Savoir-faire
Structure d’étude pluridisciplinaire, AREP associe plusieurs métiers complémentaires. Tous ont en commun la conception et la pratique du projet. La transversalité qui s’opère contribue à affûter les métiers et les pratiques professionnelles liés à :
- l’aménagement et l’urbanisme,
- l’architecture,
- le design et l’architecture d’intérieur,
- l’ingénierie.
Trois échelles de projet leur correspondent :
- le territoire,
- le bâtiment,
- l’équipement ou l’objet.
Organisée en pôle de compétences, AREP recouvre tous les savoirs techniques requis pour la maîtrise des projets.
Principe de réalité
Dans tous ces domaines d’intervention et à toutes les échelles de projet, la dimension d’usage est la préoccupation première des équipes : accompagner les gens dans leur vie quotidienne est la finalité.

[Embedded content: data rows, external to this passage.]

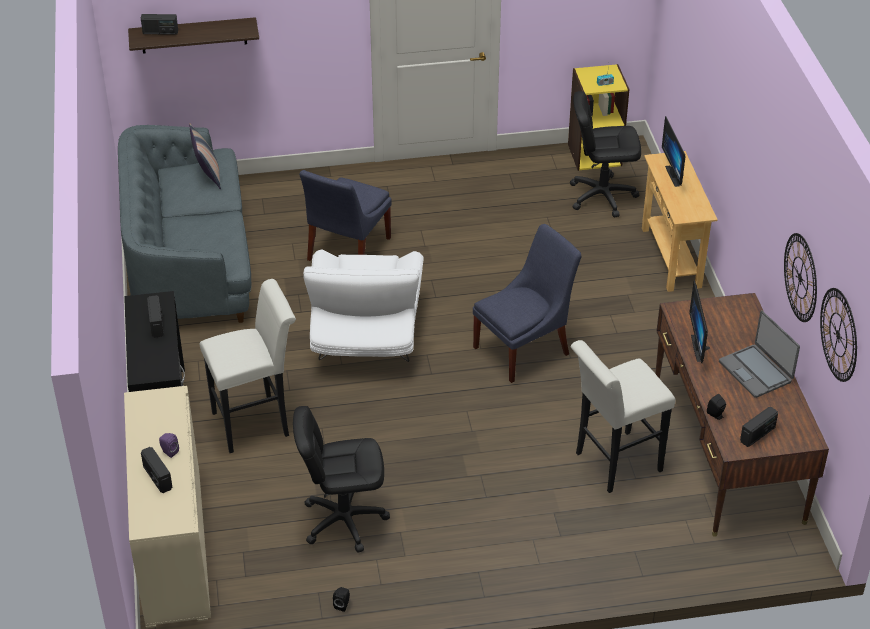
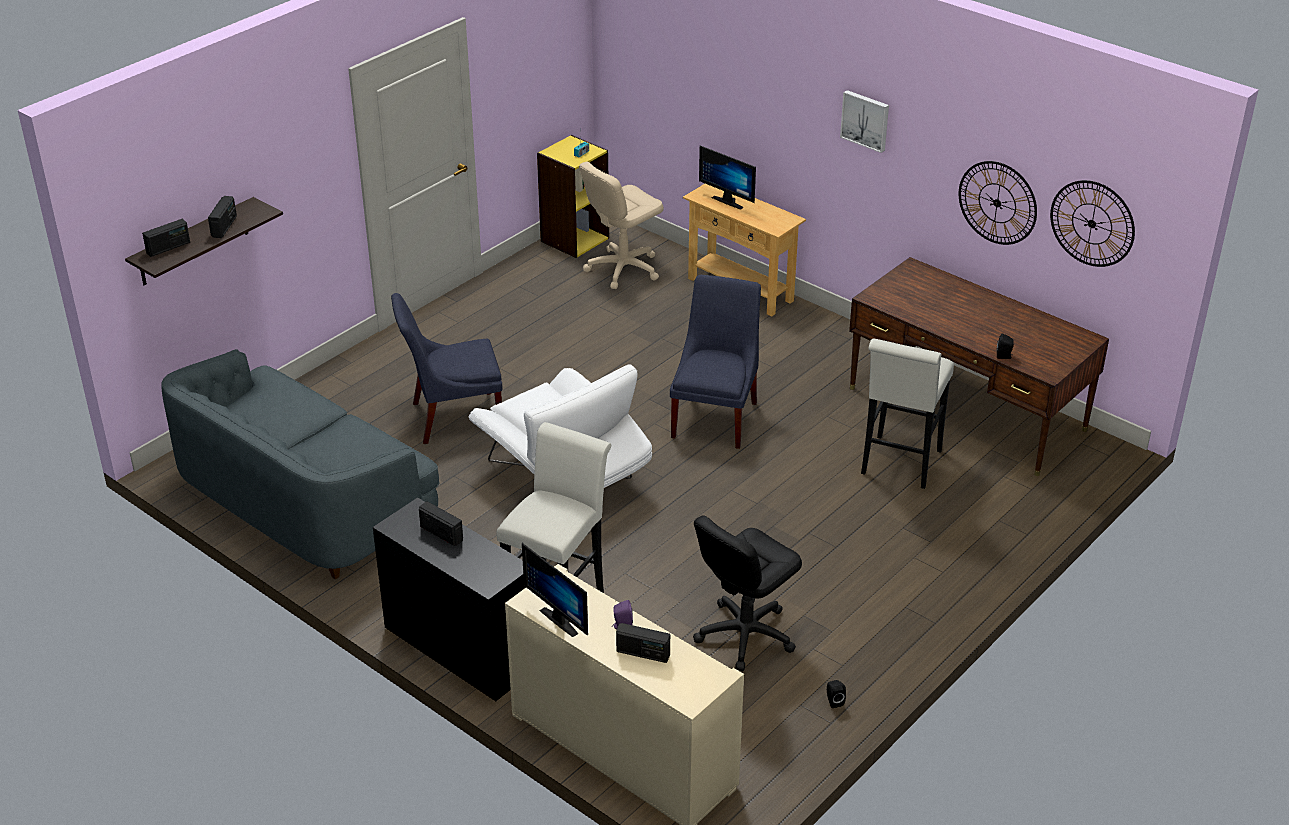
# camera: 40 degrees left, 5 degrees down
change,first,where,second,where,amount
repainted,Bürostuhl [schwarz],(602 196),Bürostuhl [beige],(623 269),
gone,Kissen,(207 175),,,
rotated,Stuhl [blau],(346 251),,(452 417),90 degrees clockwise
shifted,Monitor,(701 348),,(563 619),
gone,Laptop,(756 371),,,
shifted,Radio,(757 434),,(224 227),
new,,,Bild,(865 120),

La réflexion s’ancre dans la réalité : histoire, géographie et vie sociale définissent un site et une époque dans lesquels s’enracinent les projets.
Exigence de mobilité
Du territoire à l’objet quotidien, la démarche est la même, les valeurs partagées. Dans la pratique, une continuité s’établit entre les échelles de projets et les démarches professionnelles, chacune disposant de ses outils propres. Méthodes et moyens d’investigation varient selon les métiers. De l’approche globale du territoire à la relation de l’individu à l’objet, toutes les fonctionnalités sont appréhendées. AREP embrasse la conception de la sociologie jusqu’à l’ergonomie. A l’échelle de la ville comme à celle de l’objet, le projet intègre l’exigence de mobilité et de mouvement qui caractérise la philosophie et le savoir-faire d’AREP.
Quête d’identité
A toutes ces échelles, la démarche de projet consiste à caractériser le lieu ou l’ouvrage en fonction du contexte pour affirmer son appartenance à un territoire, une société ou un groupe humain. Cette identité est recherchée à travers les critères de qualité environnementale et de développement durable qui balisent impérativement aujourd’hui tout travail de conception.